*** Begin section ***
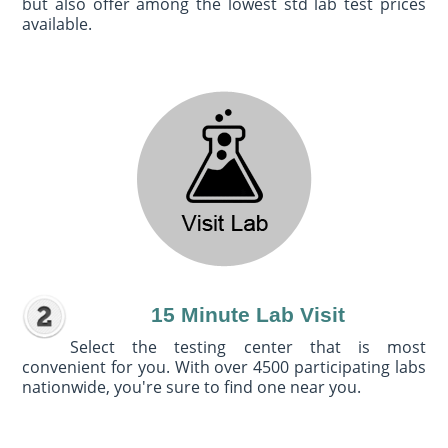
but also offer among the lowest std lab test prices
available.
15 Minute Lab Visit
Select the testing center that is most
convenient for you. With over 4500 participating labs
nationwide, you're sure to find one near you.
*** End section ***
What is required —
Copy all of the records verbatim, omitting the pictures.

Response box —
but also offer among the lowest std lab test prices
available.
15 Minute Lab Visit
Select the testing center that is most
convenient for you. With over 4500 participating labs
nationwide, you're sure to find one near you.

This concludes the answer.